1. Extensions and FAQ
1.3. Operating and non-operating expenses
In many instances, the "operating expenses" that are listed in the firm's income statement might contain some payments that are actually not part of the firm's operating activity.
An entrepreneur, for example, might pay herself a salary that is larger than the market standard to avoid double-taxation on dividend income. In such a case, part of the "salary" payment listed in the operating expenses is an actual compensation for the work she does for the company. This is an operating expense. The rest, however, is what is called a "hidden distribution of profits" or "disguised dividend." The entrepreneur receives that money instead of a dividend payment. Economically, this constitutes a cash flow from equity financing and we should treat it as such (along with the associated tax savings).
Let's look at this with a numerical example.

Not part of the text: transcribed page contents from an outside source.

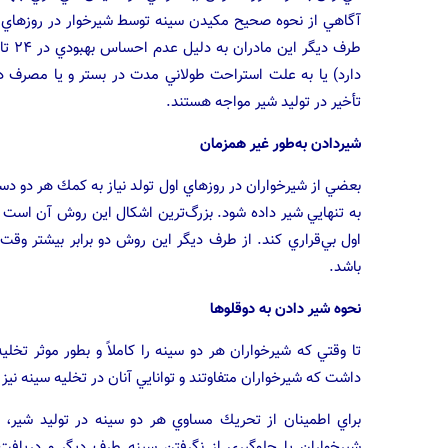
آگاهي از نحوه صحيح مكيدن سينه توسط شيرخوار در روزهاي اول ت
دارد) يا به علت استراحت طولاني مدت در بستر و يا مصرف د
تأخير در توليد شير مواجه هستند.
شيردادن به‌طور غير همزمان
بعضي از شيرخواران در روزهاي اول تولد نياز به كمك هر دو دست
به تنهايي شير داده شود. بزرگ‌ترين اشكال اين روش آن است
اول بي‌قراري كند. از طرف ديگر اين روش دو برابر بيشتر و
باشد.
نحوه شير دادن به دوقلوها
تا وقتي كه شيرخواران هر دو سينه را كاملاً و بطور موثر تخ
داشت كه شيرخواران متفاوتند و توانايي آنان در تخليه سينه ني
براي اطمينان از تحريك مساوي هر دو سينه در توليد شير،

Suppose we have the following information about a firm:
- Net income is 5 million
- The operating expenses list a salary of 1 million for the entrepeneur
- The CEOs of comparable companies make 300'000
- The firm's tax rate is 30%
- There is no debt outstanding.
The information imply that the entrepreneur has received disguised dividends of 700'000 [= 1'000'000 - 300'000]. Consequently, the reported net income understates the firm's "true" profitability. To estimate the firm's NOPLAT, we therefore add the after-tax value of the disguised dividends to the firm's net income:
Disguised dividends after taxes = 700'000 × (1 - 0.3) = 490'000.
NOPLAT = Net income + Disguised dividends after taxes (+ other adjustments) = 5'000'000 + 490'000 = 5'490'000.
(In this particular example, we assume that the firm has no debt outstanding. This is why we do not add-back any after-tax interest expenses to obtain NOPLAT)
Later in the cash flow statement, we would subtract the disguised dividends (after taxes) from the residual cash flow to obtain the firm's change in excess cash.